What you need to do ▸
(1) In the reviews page text, which phrase does the reviewer of chapter 25 say has been said many times before?
(2) Reproduce the passage of the reviews page text from "- Moonstar, courtesy" to "a bit strange.", substituting "the night" for "the dark".

Page text ▸
• • •
Reviews for Peut Être
Anihyr Moonstar chapter 32 . 9/17/2012
I like the message here. The need for forgiveness, I think, is a universal human characteristic and thus something everyone can relate to. I feel like the wording is again a bit simplistic, because, again, it's one of those ones where I feel like you didn't make the most of every syllable. But the meaning in it at least partially makes up for that.

- Moonstar
Anihyr Moonstar chapter 31 . 9/17/2012
I think you do a nice job conveying the tone of the piece. Metaphorically turning tears into a "sad song" and a "mournful melody" (nice alliteration, too, though both of those are a bit overused as descriptions). I'm a little confused by the last line, though. Why would someone *want* that kind of a song to keep playing? It throws me off a bit.

- Moonstar, courtesy of the review game's review marathon - link in my profile
Anihyr Moonstar chapter 27 . 9/17/2012
I like the exhilarating feel in this - it feels wild and primal, and very alive, emphasized nicely by your word choice.

I don't quite get the meaning in it, though (it's a bit confusing). Is this person *afraid* that they love the dark more than anything? I understand being afraid of the dark, or something in the dark, but I've never heard of being afraid of loving the dark and it seems a bit strange.

- Moonstar
Anihyr Moonstar chapter 26 . 9/17/2012
I like the message here. Doing anything for a loved one is always a powerful thing to draw from and it works well in this instance.

Formatting/build wise, I like the way you have "Anything for you" set off on its own at the end. It compiles the whole meaning of the poem in a single, powerful little clip at the end.

- Moonstar
Anihyr Moonstar chapter 25 . 9/16/2012
I like the tone again here. It paints a loving picture that emphasizes how almost super-human someone we love can seem.

The word choice is a little cliche. "Stars in your eyes" in particular, has certainly been said many, many times before and thus doesn't jump out as very grabbing or original. But I don't think it ruins the piece. It still has a loving feel to it.

- Moonstar
Anihyr Moonstar chapter 24 . 9/16/2012
Gorgeous imagery. I've always loved the ocean, and it was once a very big part of my life, so that helps, but I simply thing you did a great job painting the picture of beauty that it can be as the waves roll in and catch the light (of sunlight or moonlight).
• • •
Given material ▸
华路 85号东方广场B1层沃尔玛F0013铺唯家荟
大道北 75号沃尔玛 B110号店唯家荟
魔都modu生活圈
• • •
Results ▸
(1) "Stars in your eyes"

(2)
- Moonstar, courtesy of the review game's review marathon - link in my profile
Anihyr Moonstar chapter 27 . 9/17/2012
I like the exhilarating feel in this - it feels wild and primal, and very alive, emphasized nicely by your word choice.

I don't quite get the meaning in it, though (it's a bit confusing). Is this person *afraid* that they love the night more than anything? I understand being afraid of the night, or something in the night, but I've never heard of being afraid of loving the night and it seems a bit strange.